2004年4月,我俩一起飞赴澳大利亚,当别人都迷恋于昆士兰黄金海岸的阳光海水的时候,我们却溜到了坎培拉西南450公里的澳洲第一高峰——海拔2228米的科修斯古山。
科修斯古山虽然海拔不高,但却是一座货真价实的雪山,我们换上雪地雪橇鞋和防寒登山服、护目镜等全副装备,肩并肩开始了我俩的第一次单独作战。经过6小时的艰难行进,我俩喘着粗气终于抵达了顶峰,鸟瞰着脚下的澳洲雪山水利发电工程,头上是一片瓦蓝的晴空,看着脚下的坚冰,我忽然心里一动,掏出瑞士军刀挖出了一块冰块,雕刻成一朵玫瑰模样送给郭薇:“转眼我们都结婚四年多了。我越来越觉得娶了你是我的幸福,我希望以后每到一个全新的地点,都能因地制宜地送给你一朵我亲手制作的‘玫瑰’……”我没有忘记自己的诺言,4个月后,我们登上了欧洲第一高峰——海拔4807米的勃朗峰,我在山顶带回了一块岩石,回到广州以后用磨具打磨成了第二朵玫瑰,郭薇把它摆在我们的床头,作为我们此行的见证……上山之后,我们又决定去下海——潜水。不过,潜水可不像在电视里那样轻松和惬意,融合在清凉清澈的海水中,身边是优雅的鱼群,眼前是娇艳的珊瑚。其实,潜水的危险性比起登山来有过之而无不及——人体可以抵抗寒冷饥饿数小时,一旦缺氧窒息却只要短短几分钟。因此,我们去潜水学校老老实实接受了系统的培训,掌握了氧气供应量的控制和紧急推进器的操作。

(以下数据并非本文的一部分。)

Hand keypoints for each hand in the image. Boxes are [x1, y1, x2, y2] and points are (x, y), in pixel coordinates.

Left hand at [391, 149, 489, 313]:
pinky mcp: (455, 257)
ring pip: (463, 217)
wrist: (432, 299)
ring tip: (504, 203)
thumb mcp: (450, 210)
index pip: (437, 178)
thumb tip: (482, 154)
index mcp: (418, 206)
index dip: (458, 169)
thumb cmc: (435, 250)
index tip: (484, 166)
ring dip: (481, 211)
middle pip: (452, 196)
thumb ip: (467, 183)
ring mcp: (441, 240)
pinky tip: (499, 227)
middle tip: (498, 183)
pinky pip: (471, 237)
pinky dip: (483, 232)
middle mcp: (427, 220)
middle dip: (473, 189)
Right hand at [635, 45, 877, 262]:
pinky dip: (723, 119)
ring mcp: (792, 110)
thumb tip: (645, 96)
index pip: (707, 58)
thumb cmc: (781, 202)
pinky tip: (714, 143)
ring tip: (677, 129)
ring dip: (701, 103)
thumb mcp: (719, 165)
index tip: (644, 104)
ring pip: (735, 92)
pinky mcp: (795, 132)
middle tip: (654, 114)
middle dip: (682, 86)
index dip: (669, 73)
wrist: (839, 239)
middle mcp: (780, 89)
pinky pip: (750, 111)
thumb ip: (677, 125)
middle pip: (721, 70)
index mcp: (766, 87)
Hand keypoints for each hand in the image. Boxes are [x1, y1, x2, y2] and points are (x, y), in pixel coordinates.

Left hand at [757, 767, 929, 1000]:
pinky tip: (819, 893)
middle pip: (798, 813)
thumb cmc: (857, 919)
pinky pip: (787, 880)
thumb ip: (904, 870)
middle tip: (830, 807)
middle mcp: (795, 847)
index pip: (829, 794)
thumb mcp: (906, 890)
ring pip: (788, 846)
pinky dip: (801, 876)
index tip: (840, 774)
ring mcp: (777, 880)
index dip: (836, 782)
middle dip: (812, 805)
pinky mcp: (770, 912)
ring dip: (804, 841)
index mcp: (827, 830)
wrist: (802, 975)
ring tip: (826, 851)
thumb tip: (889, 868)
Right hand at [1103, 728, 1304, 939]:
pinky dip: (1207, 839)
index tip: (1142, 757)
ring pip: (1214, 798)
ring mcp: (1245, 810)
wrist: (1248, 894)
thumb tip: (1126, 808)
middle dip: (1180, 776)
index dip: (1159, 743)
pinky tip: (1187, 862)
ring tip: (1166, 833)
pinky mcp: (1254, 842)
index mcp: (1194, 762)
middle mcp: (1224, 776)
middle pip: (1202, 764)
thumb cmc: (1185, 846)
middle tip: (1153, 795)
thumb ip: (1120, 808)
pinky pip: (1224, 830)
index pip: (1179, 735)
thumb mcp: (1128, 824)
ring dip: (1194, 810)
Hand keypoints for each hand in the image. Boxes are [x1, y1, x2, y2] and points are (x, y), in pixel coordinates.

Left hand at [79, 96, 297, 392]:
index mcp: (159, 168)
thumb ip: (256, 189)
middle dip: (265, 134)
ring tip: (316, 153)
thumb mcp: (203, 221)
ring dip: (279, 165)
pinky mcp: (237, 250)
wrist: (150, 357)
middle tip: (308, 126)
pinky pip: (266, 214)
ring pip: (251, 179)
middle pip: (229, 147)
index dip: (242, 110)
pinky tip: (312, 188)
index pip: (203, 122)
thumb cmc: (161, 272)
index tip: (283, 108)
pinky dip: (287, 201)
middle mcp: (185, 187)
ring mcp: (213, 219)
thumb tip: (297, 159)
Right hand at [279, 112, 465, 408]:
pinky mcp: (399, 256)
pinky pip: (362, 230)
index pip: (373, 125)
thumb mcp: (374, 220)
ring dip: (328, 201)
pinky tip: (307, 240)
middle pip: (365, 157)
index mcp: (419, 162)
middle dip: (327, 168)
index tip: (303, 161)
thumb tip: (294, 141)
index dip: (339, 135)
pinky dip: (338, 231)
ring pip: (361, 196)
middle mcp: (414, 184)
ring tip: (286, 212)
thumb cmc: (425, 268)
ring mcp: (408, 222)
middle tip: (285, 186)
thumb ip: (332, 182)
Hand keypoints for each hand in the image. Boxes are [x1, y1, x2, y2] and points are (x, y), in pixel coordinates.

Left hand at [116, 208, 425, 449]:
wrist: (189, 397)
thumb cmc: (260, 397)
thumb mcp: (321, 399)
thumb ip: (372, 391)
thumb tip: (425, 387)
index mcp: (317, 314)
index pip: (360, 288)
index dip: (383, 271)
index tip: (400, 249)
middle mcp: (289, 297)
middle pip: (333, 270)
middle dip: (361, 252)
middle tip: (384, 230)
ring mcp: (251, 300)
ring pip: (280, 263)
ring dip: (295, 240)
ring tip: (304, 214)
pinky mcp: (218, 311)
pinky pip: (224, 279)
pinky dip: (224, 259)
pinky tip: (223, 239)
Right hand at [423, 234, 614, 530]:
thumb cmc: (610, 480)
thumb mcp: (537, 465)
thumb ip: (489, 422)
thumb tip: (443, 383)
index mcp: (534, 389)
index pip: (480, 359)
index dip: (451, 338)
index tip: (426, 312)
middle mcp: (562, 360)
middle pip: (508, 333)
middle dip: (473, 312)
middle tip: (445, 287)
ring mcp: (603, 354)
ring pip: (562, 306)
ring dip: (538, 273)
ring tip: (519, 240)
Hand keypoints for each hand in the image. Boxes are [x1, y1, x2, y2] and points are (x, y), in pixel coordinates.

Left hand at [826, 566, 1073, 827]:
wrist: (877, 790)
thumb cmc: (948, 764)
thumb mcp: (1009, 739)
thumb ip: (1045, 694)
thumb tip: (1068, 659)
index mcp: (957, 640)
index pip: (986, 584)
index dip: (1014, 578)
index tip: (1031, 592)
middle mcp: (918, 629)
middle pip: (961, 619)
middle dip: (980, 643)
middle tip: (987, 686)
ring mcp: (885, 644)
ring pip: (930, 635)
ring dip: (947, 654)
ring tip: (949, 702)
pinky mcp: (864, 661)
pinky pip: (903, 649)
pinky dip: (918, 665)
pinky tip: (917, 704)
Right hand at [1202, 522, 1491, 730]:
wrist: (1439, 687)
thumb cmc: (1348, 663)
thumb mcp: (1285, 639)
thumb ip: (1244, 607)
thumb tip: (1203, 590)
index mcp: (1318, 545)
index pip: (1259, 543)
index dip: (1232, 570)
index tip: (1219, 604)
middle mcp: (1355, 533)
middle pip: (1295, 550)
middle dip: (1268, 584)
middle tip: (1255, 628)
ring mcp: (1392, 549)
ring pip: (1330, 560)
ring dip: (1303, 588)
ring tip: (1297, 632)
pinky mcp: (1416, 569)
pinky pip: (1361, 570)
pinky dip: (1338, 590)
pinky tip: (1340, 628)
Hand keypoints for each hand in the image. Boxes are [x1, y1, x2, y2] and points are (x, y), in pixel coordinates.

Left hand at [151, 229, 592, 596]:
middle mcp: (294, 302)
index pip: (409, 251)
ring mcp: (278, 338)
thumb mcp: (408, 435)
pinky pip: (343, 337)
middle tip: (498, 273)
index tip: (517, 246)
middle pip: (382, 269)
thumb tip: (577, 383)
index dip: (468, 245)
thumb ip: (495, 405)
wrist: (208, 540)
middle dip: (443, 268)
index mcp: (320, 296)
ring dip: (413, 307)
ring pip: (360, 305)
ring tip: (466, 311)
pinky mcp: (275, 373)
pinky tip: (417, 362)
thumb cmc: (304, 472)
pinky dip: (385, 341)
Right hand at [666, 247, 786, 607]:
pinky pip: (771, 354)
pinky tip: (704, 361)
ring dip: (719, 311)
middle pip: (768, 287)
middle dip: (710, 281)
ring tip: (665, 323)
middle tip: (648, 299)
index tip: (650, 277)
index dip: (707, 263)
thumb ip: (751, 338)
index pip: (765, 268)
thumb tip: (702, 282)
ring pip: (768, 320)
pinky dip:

我们的第一次下海是在2005年3月的三亚,我在海里拾到一块从珊瑚礁上脱落的小珊瑚块,是漂亮的红色,我很想带回去送给郭薇,但当地为了保护环境,明文禁止从海底携带珊瑚上岸,我只有偷偷将这一小块珊瑚藏在嘴里。回到宾馆后,我忽然一把搂住郭薇吻了下去,嘴里的珊瑚吓了她一跳,我说这就是我俩第一次潜水我送她的“玫瑰”……慢慢地,广州的设计师圈里都知道了我们这对“贪玩”的夫妻,他们真心地开玩笑说:“你们哪里是一对夫妻,简直就是一对玩伴。”
在这样玩亦有道的过程中,玩不仅增进了我们的感情,还给我们提供了源源不断的设计灵感,我俩虚拟设计的一个卧室方案还刚刚获得了惠灵顿学院的年度大奖——那是我们在潜水归来后的灵感结晶:卧室四面的墙壁全部是中空双层强化玻璃,其间灌满湛蓝的海水,海水中会有飘摇的水草和美丽的珊瑚;而最大的亮点则是屋顶,屋顶是一个玻璃建造的游泳池,躺在床上,可以一览无遗地看着自己的爱人在头顶的游泳池里畅游,我们给这个设计起名为:“海天一色”。
由于我们的设计连续获奖,公司的业务也蒸蒸日上,丰厚的利润使得我们得以安排更多的娱兴节目——我们最近的安排是去泰国巴提亚潜水。我们还开始对滑翔产生了兴趣,或许将来我们会去安第斯山脉,用滑翔伞在崇山峻岭间像山鹰一般盘旋翱翔。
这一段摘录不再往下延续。